Google Tag Manager is an online system for managing tags on your website or app. Tags are small pieces of code that run on your site. For example you may want a conversion sent to your Facebook Business Manager account when someone clicks on the “Buy Now” button. This is in reality a small bit of code, triggered to fire when a particular element is clicked on your site. See below for example.
An Example Tag: The Facebook Pixel
Google Tag Manager (GTM) is the number 1 tool we recommend to all of our clients. Its that simple. You are at an immediate disadvantage if you don't use this or some other tagging solution. The reality is most site managers want to be able to track or make small changes (especially in response to marketing campaigns) to their site on a very regular basis.
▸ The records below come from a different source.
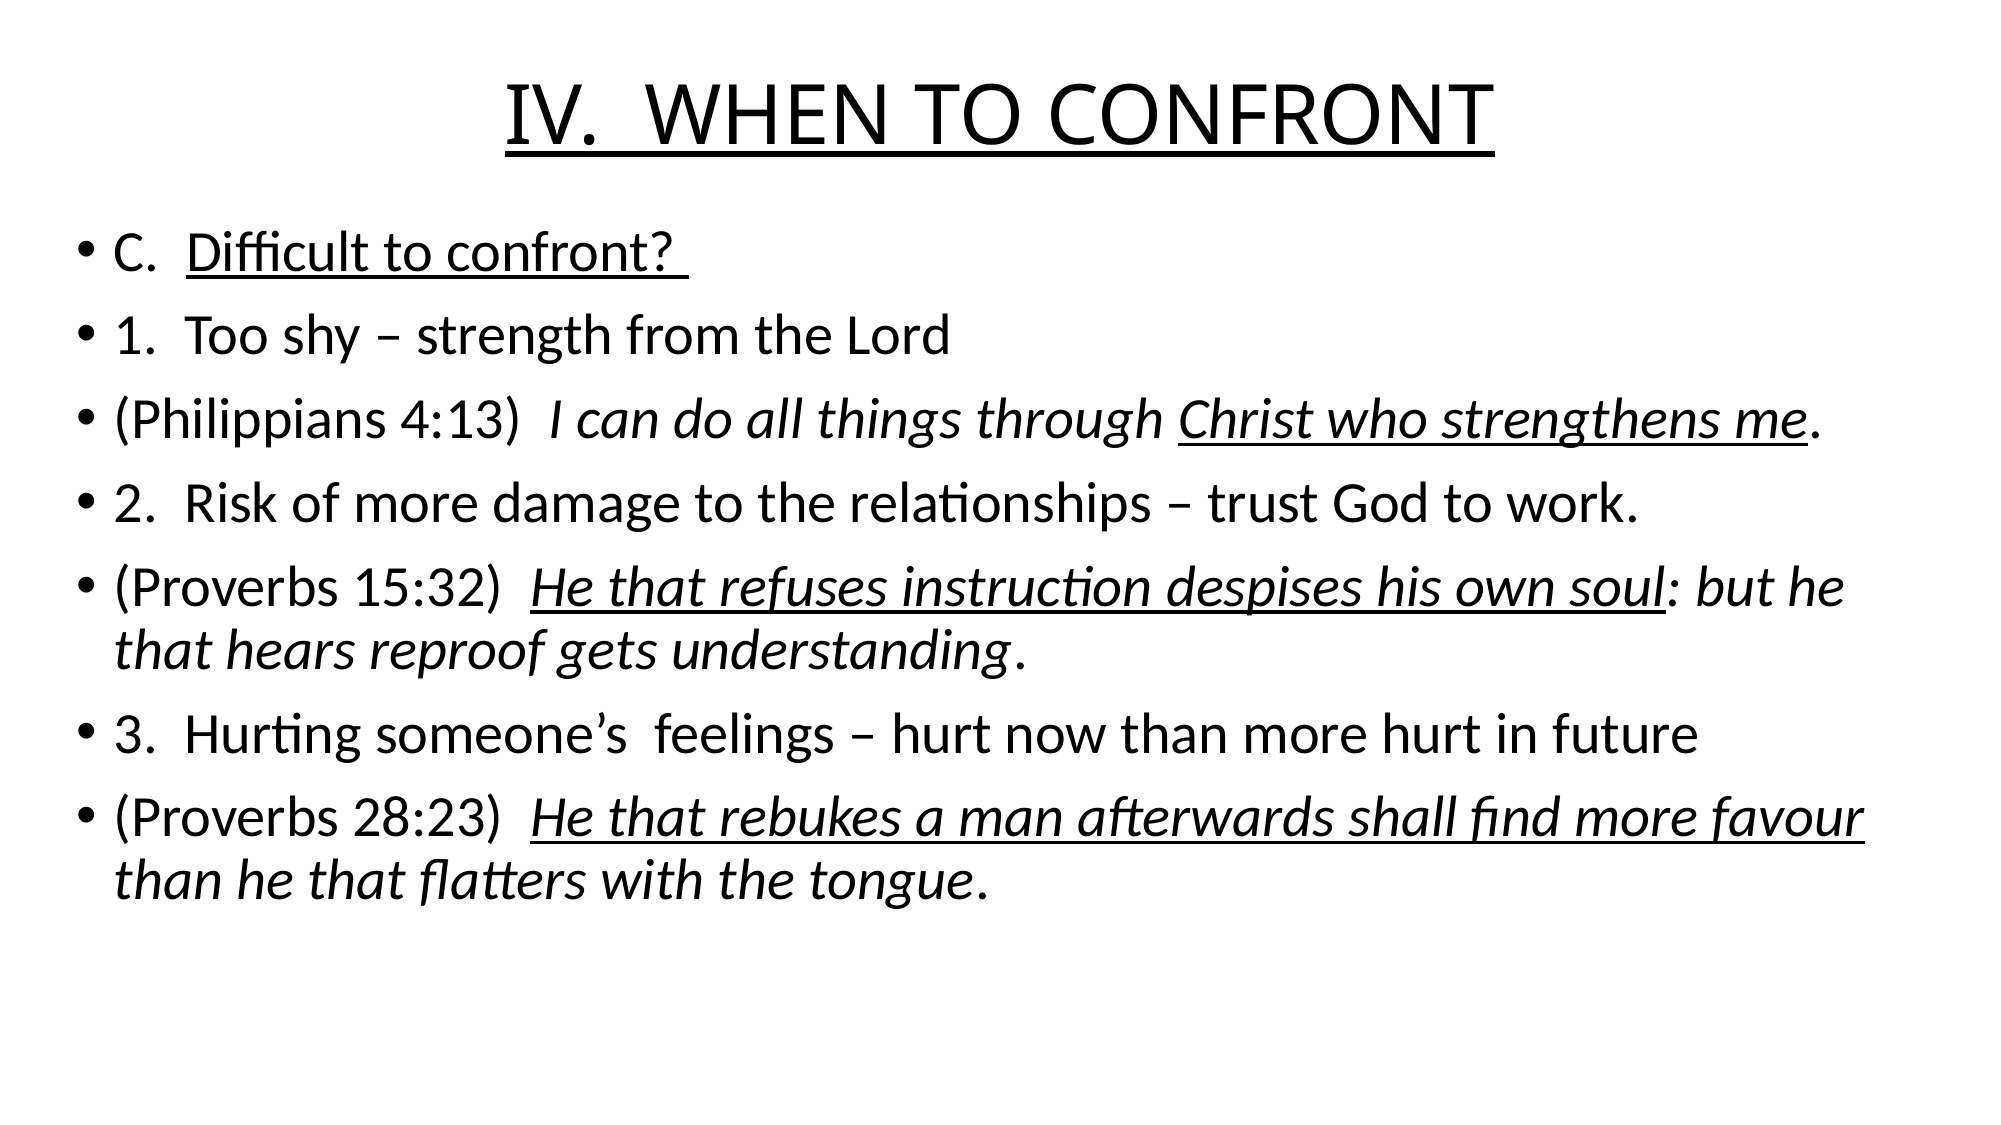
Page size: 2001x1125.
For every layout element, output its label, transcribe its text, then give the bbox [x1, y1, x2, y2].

list C. Difficult to confront? 1. Too shy – strength from the Lord (Philippians 4:13) I can do all things through Christ who strengthens me. 2. Risk of more damage to the relationships – trust God to work. (Proverbs 15:32) He that refuses instruction despises his own soul: but he that hears reproof gets understanding. 3. Hurting someone’s feelings – hurt now than more hurt in future (Proverbs 28:23) He that rebukes a man afterwards shall find more favour than he that flatters with the tongue. [61, 213, 1948, 1063]
title IV. WHEN TO CONFRONT [137, 59, 1863, 176]
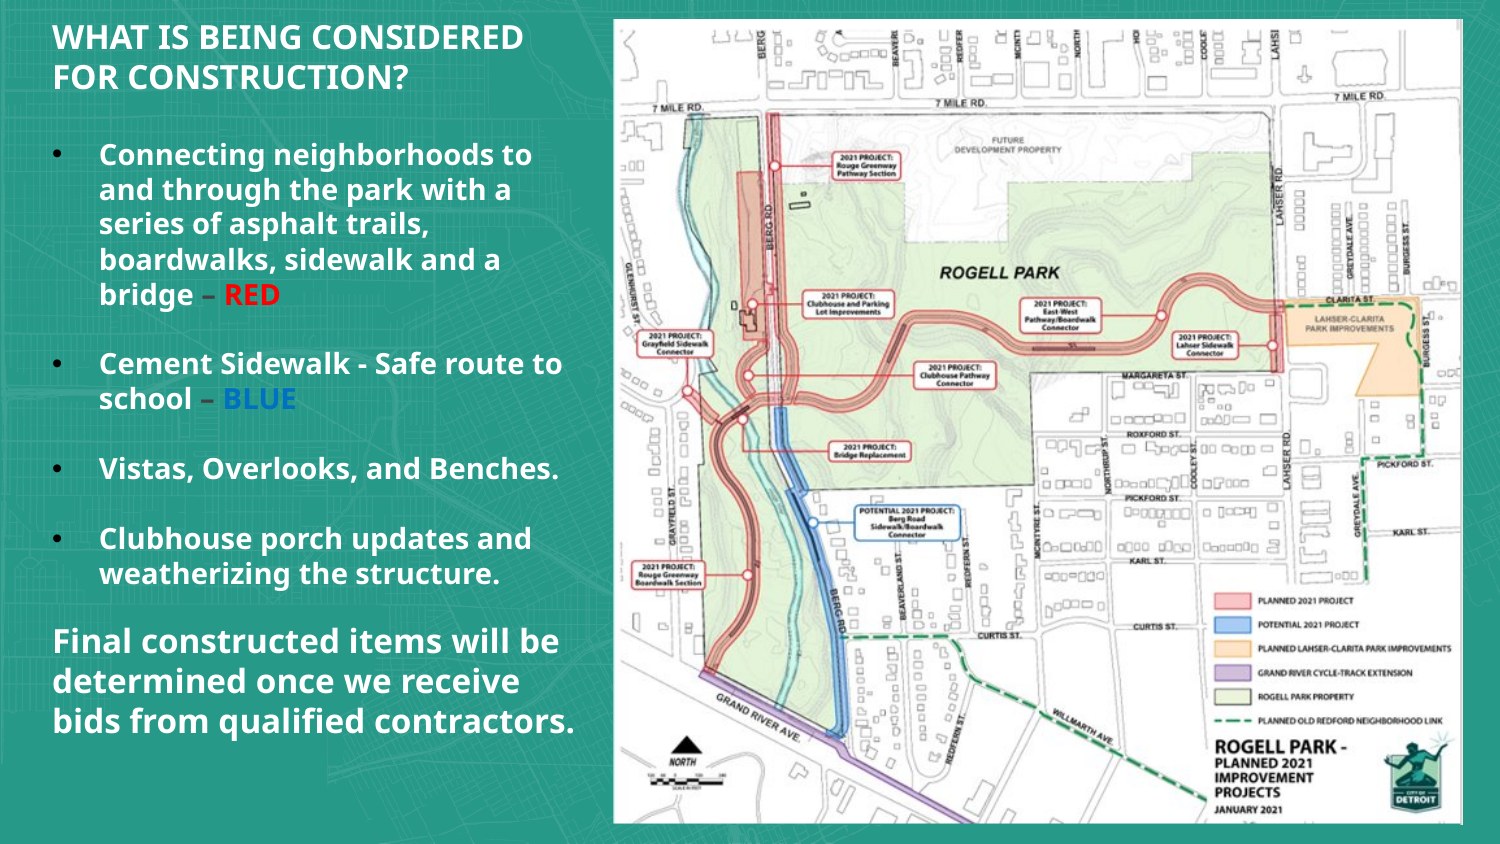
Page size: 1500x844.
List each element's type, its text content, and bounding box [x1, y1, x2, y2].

text_box WHAT IS BEING CONSIDERED FOR CONSTRUCTION? Connecting neighborhoods to and through the park with a series of asphalt trails, boardwalks, sidewalk and a bridge – RED Cement Sidewalk - Safe route to school – BLUE Vistas, Overlooks, and Benches. Clubhouse porch updates and weatherizing the structure. Final constructed items will be determined once we receive bids from qualified contractors. [37, 8, 603, 778]
picture [613, 19, 1463, 825]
Having to manually go in and add snippets of code on a regular basis could be very time consuming, and prone to error.
One of our clients has over 200 Google Analytics event/conversion tags on their site alone…. Imagine all these snippets of code buried into the site code/HTML? It quickly becomes a mess. GTM provides a central location to manage all of these tags in the one place. Rules are determined for when these tags are fired. So GTM becomes the control panel for every tag on your site.
Benefits:
The unsexy part about GTM is that it is a security risk, thus first and foremost we recognise and follow our established GTM procedures both for tag deployment and container access.
We will always recommend to all clients that they remove hard coded GA from their site and instead deploy GA as a tag within GTM. This mitigates spammers crawling your site code and sending spam to your GA account via the measurement protocol.
For multiple websites - eg Australian/US versions - we recommend deploying the same container across both sites instead of multiple containers. This increases complication yes - but reduces duplication work load which is even more prone to error.
Depending on website size we can generally tag up an entire site in 3 days. After reviewing our changes with you - our changes will be published by our senior consultants - only in the morning and especially never on a friday afternoon.